The staffer deleted a reference to films against the poison on Friday from the online encyclopaedia’s “1080 usage in New Zealand” page, The Press reported.
A link to the Stop 1080 Poison lobby group was also removed.
The amendments were traced to DOC through its internet protocol address.
DOC spokesman Rory Newsam told NZPA that IT staff were working to track down where on the department’s 1800-computer network the deletion was made, before steps were taken to find out which staff member was involved.
It was hoped the computer used would be identified within the next 48 hours.
The action was a breach of DOC’s internet-use policy, Mr Newsam said.
He was unable to say what sort of action would be taken against the employee.
The removed sentences read: “Steve and Clyde Graf have produced two DVDs about the effects of 1080 on New Zealand wildlife.
“The first, A Shadow of Doubt, released in 2006 and rated Adults Only (AO), is a 90-minute feature film.

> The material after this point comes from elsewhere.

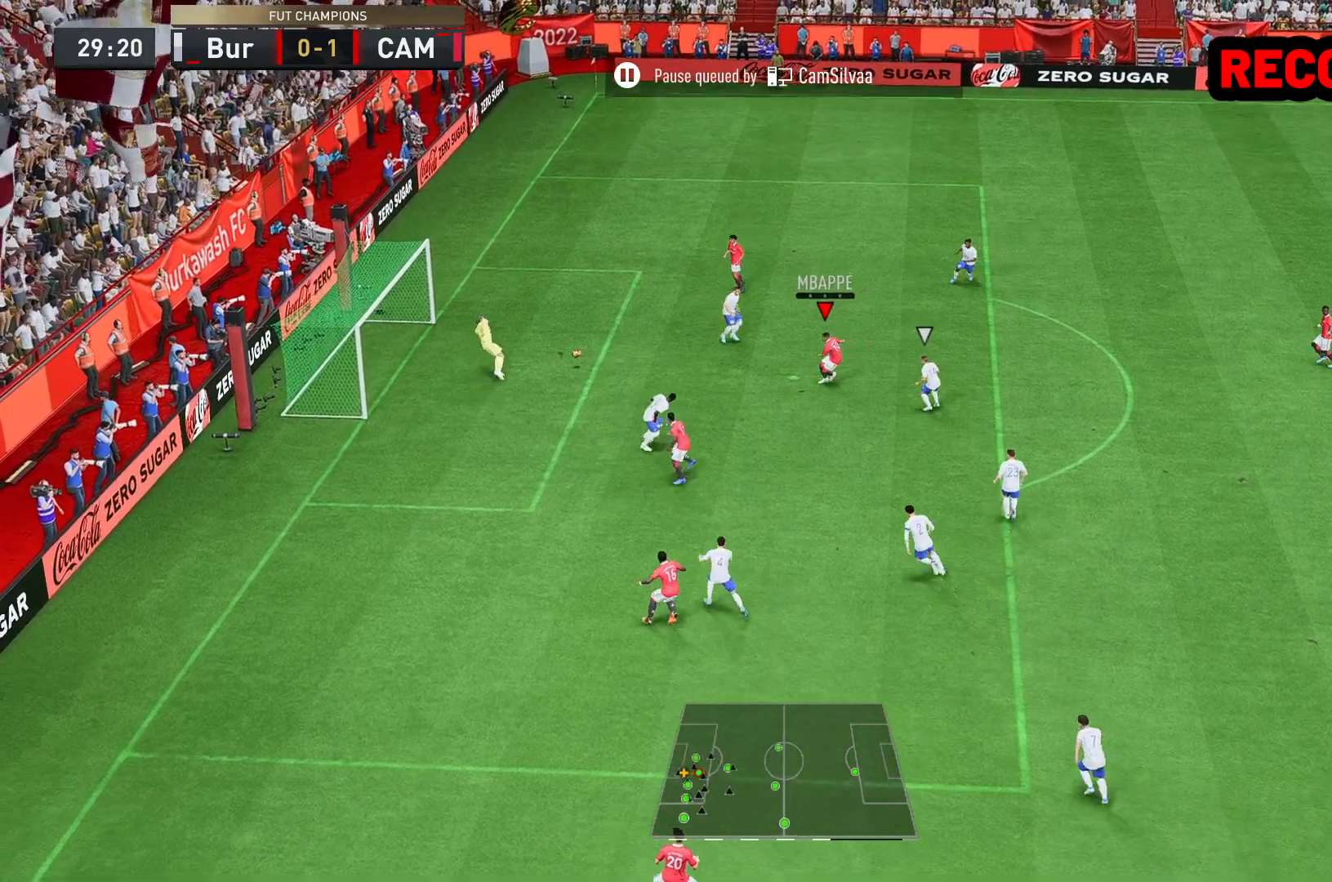
{"dt_ms": 500, "buttons": [], "left_stick": "left", "right_stick": "center", "events": []}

The second film, Paradise Poisoned, was released in July 2009.”
Christchurch man Alan Liefting, who set up the “1080 usage in New Zealand” page last September, resurrected the information within 30 minutes.

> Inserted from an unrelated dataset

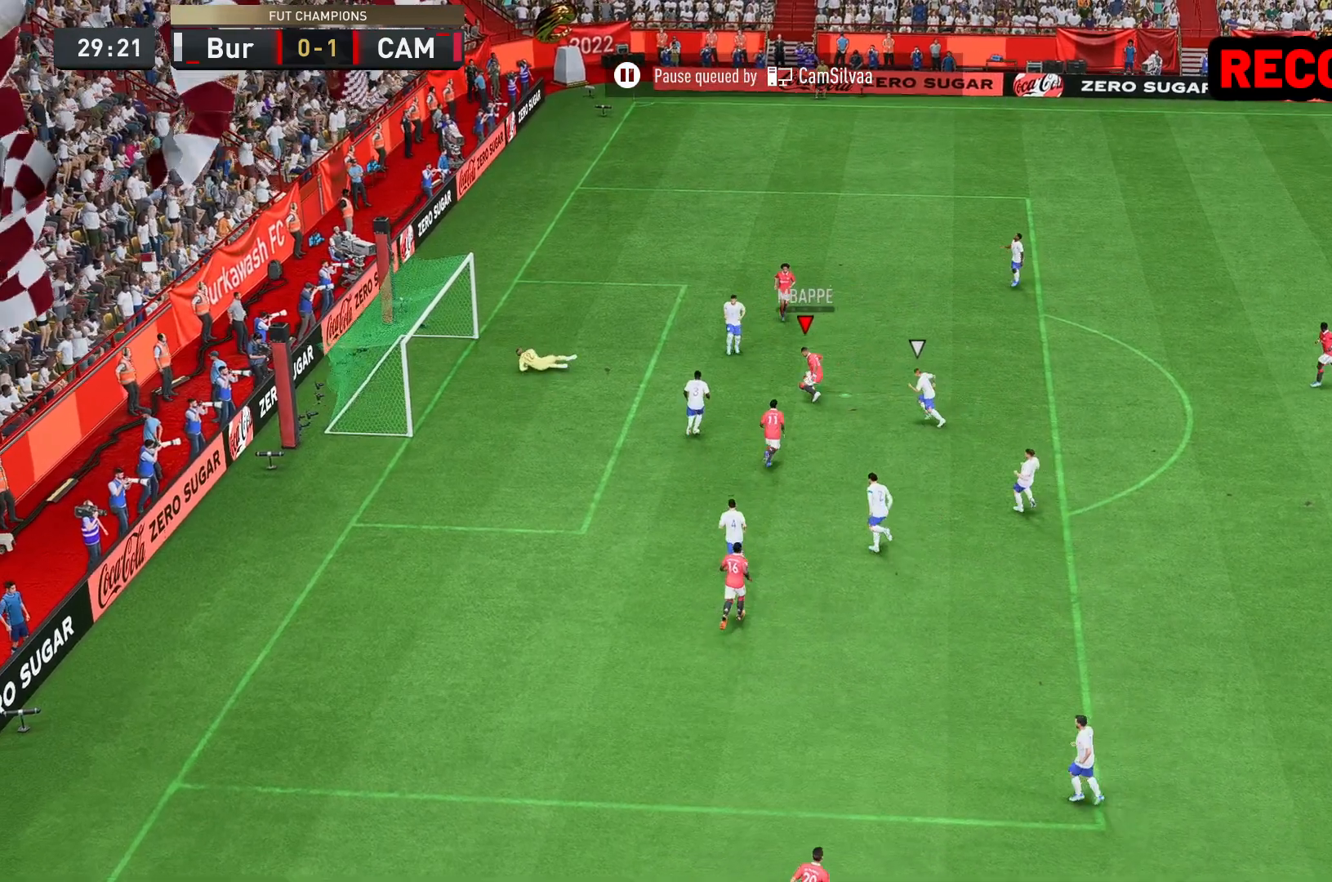
{"dt_ms": 500, "buttons": ["R2"], "left_stick": "left", "right_stick": "center", "events": [[267, "R2", "down"]]}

He told The Press debate was being “stifled” by “bad-faith editing” by public servants wasting their time.
“It’s not up to DOC employees to do this sort of thing.”
Indeed. Surely they’ve got far more important things to do with their tax payer funded time than to make so many edits to Wikipedia.

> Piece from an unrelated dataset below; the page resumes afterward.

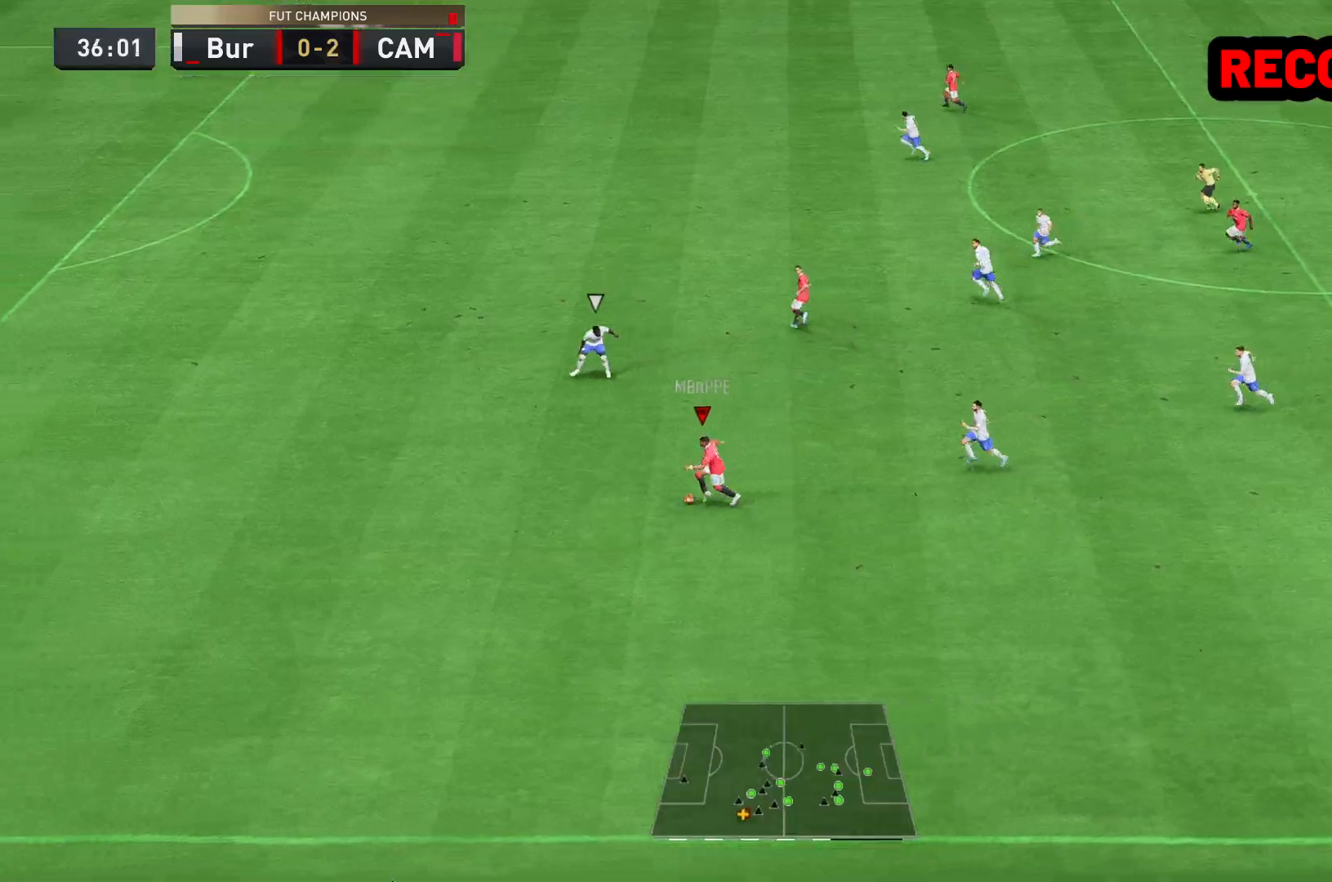
{"dt_ms": 500, "buttons": ["R2"], "left_stick": "left", "right_stick": "center", "events": []}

We looked at the entry today and note that a link has been restored at the bottom of the page but the sentences are still missing. The information displayed at present is as follows. Additions made to the page since 10 Feb 2009 (last time this blog copied the information) are highlighted in red
“The use of 1080 in New Zealand as a pesticide is a contentious issue, with the majority of the debate occurring between conservationists and hunters. Concerns are also raised about security of potable water supplies in areas where 1080 is applied.
Worldwide, New Zealand is the largest user of 1080 (sodium fluoroacetate). 1080 is a commonly used pesticide since it is very effective on mammals. New Zealand has no native land mammals apart from two species of bat and there are many introduced mammal pests that require control. The first trials were carried out in New Zealand in 1954, and by 1957 its use had become widespread. 1080 baits are used through ground based and aerial application to control possums (an animal pest introduced from Australia) and other introduced mammalian pests.
New Zealand’s unique fauna and flora are endangered by the rapid spread of possums, stoats and rats. Also, the possum is a vector for tuberculosis so possum numbers are controlled to prevent its spread amongst cattle and deer herds. As the possum is from the eastern states of Australia and is a mainly arboreal forager, it has never developed a resistance to sodium fluoroacetate. A positive side effect of aerial poisoning is a temporary drop in rat numbers which, however, recover due to the niche created by low possum numbers.
While the Department of Conservation and the Animal Health Board  favour the effectiveness of aerial 1080 application, critics of the application of 1080 claim: “agencies increasingly use large scale aerial applications to cut costs”. Opposition from hunting groups and threats by other opponents have made local agencies responsible for the use of the poison hire guards to protect their staff. Forest and Bird, the largest conservation organisation in New Zealand, advocate the use of 1080 for controlling all mammalian pests.
The Environmental Risk Management Authority in August 2007 released its latest review of 1080 use. The review gives new guidelines for the use of the pesticide in New Zealand and concludes that the beneficial effects of pest eradication outweigh the risks. 1080 quickly decomposes in soil and water into harmless compounds, resulting in low persistence in the environment.”